WHAT YOU SHOULD DO | Please format all of the data below as a JSON list of strings, with one string for each line and any blank lines omitted.

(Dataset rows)
******************************
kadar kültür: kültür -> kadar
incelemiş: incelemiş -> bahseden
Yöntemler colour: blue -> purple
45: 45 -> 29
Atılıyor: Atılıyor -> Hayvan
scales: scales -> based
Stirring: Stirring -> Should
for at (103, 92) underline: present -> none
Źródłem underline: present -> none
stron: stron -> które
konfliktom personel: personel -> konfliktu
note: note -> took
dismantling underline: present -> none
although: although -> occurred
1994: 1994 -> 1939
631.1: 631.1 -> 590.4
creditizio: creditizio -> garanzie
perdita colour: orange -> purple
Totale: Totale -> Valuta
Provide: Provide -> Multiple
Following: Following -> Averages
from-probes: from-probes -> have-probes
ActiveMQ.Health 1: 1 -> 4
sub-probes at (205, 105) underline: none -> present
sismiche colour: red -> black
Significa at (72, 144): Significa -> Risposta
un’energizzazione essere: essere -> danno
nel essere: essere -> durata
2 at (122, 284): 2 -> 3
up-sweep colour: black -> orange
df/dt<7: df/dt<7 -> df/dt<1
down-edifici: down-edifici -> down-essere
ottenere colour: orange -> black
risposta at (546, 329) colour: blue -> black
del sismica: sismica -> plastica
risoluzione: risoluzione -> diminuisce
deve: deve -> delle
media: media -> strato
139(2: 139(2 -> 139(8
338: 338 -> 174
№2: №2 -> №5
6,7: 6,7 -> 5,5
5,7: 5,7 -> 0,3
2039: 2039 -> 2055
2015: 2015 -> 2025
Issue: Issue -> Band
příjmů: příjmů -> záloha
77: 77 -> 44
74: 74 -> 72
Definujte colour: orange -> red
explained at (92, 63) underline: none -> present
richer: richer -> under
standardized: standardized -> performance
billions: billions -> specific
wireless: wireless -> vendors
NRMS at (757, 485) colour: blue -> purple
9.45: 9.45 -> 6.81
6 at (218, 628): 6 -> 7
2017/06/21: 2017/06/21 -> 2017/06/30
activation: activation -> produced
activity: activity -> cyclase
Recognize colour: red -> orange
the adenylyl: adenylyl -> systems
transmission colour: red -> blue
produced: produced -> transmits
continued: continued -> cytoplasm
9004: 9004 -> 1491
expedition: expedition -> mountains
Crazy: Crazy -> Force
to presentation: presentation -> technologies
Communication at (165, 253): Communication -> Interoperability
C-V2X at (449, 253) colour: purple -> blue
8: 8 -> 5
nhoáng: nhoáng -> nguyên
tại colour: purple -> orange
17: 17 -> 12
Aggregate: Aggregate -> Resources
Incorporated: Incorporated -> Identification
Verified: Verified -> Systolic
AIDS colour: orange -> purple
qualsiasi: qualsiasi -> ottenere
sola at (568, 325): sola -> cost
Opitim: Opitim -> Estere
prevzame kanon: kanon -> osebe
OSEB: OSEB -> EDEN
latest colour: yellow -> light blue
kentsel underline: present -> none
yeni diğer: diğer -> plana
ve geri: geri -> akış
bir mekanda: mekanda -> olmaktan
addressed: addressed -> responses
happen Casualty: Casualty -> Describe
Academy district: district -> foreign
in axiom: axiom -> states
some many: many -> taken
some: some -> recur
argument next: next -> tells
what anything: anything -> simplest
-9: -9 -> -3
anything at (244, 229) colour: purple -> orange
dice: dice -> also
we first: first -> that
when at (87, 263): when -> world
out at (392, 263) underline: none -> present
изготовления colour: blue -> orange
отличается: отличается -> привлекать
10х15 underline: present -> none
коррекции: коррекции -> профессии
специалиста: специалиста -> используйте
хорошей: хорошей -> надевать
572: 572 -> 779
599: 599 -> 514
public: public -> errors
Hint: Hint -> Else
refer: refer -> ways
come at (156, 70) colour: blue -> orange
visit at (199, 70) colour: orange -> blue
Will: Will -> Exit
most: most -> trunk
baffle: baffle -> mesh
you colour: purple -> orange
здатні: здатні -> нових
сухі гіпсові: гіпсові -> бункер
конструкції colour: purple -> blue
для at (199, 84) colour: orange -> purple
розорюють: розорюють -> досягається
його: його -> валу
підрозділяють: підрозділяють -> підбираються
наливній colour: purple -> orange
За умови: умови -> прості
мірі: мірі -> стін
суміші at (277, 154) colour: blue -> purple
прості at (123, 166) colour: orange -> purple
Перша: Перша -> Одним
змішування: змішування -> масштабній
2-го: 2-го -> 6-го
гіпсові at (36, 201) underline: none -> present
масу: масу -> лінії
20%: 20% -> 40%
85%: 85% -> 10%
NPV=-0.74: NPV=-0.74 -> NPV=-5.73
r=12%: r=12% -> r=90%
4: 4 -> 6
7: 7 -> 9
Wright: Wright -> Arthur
******************************
SOLUTION |
[
  "kadar kültür: kültür -> kadar",
  "incelemiş: incelemiş -> bahseden",
  "Yöntemler colour: blue -> purple",
  "45: 45 -> 29",
  "Atılıyor: Atılıyor -> Hayvan",
  "scales: scales -> based",
  "Stirring: Stirring -> Should",
  "for at (103, 92) underline: present -> none",
  "Źródłem underline: present -> none",
  "stron: stron -> które",
  "konfliktom personel: personel -> konfliktu",
  "note: note -> took",
  "dismantling underline: present -> none",
  "although: although -> occurred",
  "1994: 1994 -> 1939",
  "631.1: 631.1 -> 590.4",
  "creditizio: creditizio -> garanzie",
  "perdita colour: orange -> purple",
  "Totale: Totale -> Valuta",
  "Provide: Provide -> Multiple",
  "Following: Following -> Averages",
  "from-probes: from-probes -> have-probes",
  "ActiveMQ.Health 1: 1 -> 4",
  "sub-probes at (205, 105) underline: none -> present",
  "sismiche colour: red -> black",
  "Significa at (72, 144): Significa -> Risposta",
  "un’energizzazione essere: essere -> danno",
  "nel essere: essere -> durata",
  "2 at (122, 284): 2 -> 3",
  "up-sweep colour: black -> orange",
  "df/dt<7: df/dt<7 -> df/dt<1",
  "down-edifici: down-edifici -> down-essere",
  "ottenere colour: orange -> black",
  "risposta at (546, 329) colour: blue -> black",
  "del sismica: sismica -> plastica",
  "risoluzione: risoluzione -> diminuisce",
  "deve: deve -> delle",
  "media: media -> strato",
  "139(2: 139(2 -> 139(8",
  "338: 338 -> 174",
  "№2: №2 -> №5",
  "6,7: 6,7 -> 5,5",
  "5,7: 5,7 -> 0,3",
  "2039: 2039 -> 2055",
  "2015: 2015 -> 2025",
  "Issue: Issue -> Band",
  "příjmů: příjmů -> záloha",
  "77: 77 -> 44",
  "74: 74 -> 72",
  "Definujte colour: orange -> red",
  "explained at (92, 63) underline: none -> present",
  "richer: richer -> under",
  "standardized: standardized -> performance",
  "billions: billions -> specific",
  "wireless: wireless -> vendors",
  "NRMS at (757, 485) colour: blue -> purple",
  "9.45: 9.45 -> 6.81",
  "6 at (218, 628): 6 -> 7",
  "2017/06/21: 2017/06/21 -> 2017/06/30",
  "activation: activation -> produced",
  "activity: activity -> cyclase",
  "Recognize colour: red -> orange",
  "the adenylyl: adenylyl -> systems",
  "transmission colour: red -> blue",
  "produced: produced -> transmits",
  "continued: continued -> cytoplasm",
  "9004: 9004 -> 1491",
  "expedition: expedition -> mountains",
  "Crazy: Crazy -> Force",
  "to presentation: presentation -> technologies",
  "Communication at (165, 253): Communication -> Interoperability",
  "C-V2X at (449, 253) colour: purple -> blue",
  "8: 8 -> 5",
  "nhoáng: nhoáng -> nguyên",
  "tại colour: purple -> orange",
  "17: 17 -> 12",
  "Aggregate: Aggregate -> Resources",
  "Incorporated: Incorporated -> Identification",
  "Verified: Verified -> Systolic",
  "AIDS colour: orange -> purple",
  "qualsiasi: qualsiasi -> ottenere",
  "sola at (568, 325): sola -> cost",
  "Opitim: Opitim -> Estere",
  "prevzame kanon: kanon -> osebe",
  "OSEB: OSEB -> EDEN",
  "latest colour: yellow -> light blue",
  "kentsel underline: present -> none",
  "yeni diğer: diğer -> plana",
  "ve geri: geri -> akış",
  "bir mekanda: mekanda -> olmaktan",
  "addressed: addressed -> responses",
  "happen Casualty: Casualty -> Describe",
  "Academy district: district -> foreign",
  "in axiom: axiom -> states",
  "some many: many -> taken",
  "some: some -> recur",
  "argument next: next -> tells",
  "what anything: anything -> simplest",
  "-9: -9 -> -3",
  "anything at (244, 229) colour: purple -> orange",
  "dice: dice -> also",
  "we first: first -> that",
  "when at (87, 263): when -> world",
  "out at (392, 263) underline: none -> present",
  "изготовления colour: blue -> orange",
  "отличается: отличается -> привлекать",
  "10х15 underline: present -> none",
  "коррекции: коррекции -> профессии",
  "специалиста: специалиста -> используйте",
  "хорошей: хорошей -> надевать",
  "572: 572 -> 779",
  "599: 599 -> 514",
  "public: public -> errors",
  "Hint: Hint -> Else",
  "refer: refer -> ways",
  "come at (156, 70) colour: blue -> orange",
  "visit at (199, 70) colour: orange -> blue",
  "Will: Will -> Exit",
  "most: most -> trunk",
  "baffle: baffle -> mesh",
  "you colour: purple -> orange",
  "здатні: здатні -> нових",
  "сухі гіпсові: гіпсові -> бункер",
  "конструкції colour: purple -> blue",
  "для at (199, 84) colour: orange -> purple",
  "розорюють: розорюють -> досягається",
  "його: його -> валу",
  "підрозділяють: підрозділяють -> підбираються",
  "наливній colour: purple -> orange",
  "За умови: умови -> прості",
  "мірі: мірі -> стін",
  "суміші at (277, 154) colour: blue -> purple",
  "прості at (123, 166) colour: orange -> purple",
  "Перша: Перша -> Одним",
  "змішування: змішування -> масштабній",
  "2-го: 2-го -> 6-го",
  "гіпсові at (36, 201) underline: none -> present",
  "масу: масу -> лінії",
  "20%: 20% -> 40%",
  "85%: 85% -> 10%",
  "NPV=-0.74: NPV=-0.74 -> NPV=-5.73",
  "r=12%: r=12% -> r=90%",
  "4: 4 -> 6",
  "7: 7 -> 9",
  "Wright: Wright -> Arthur"
]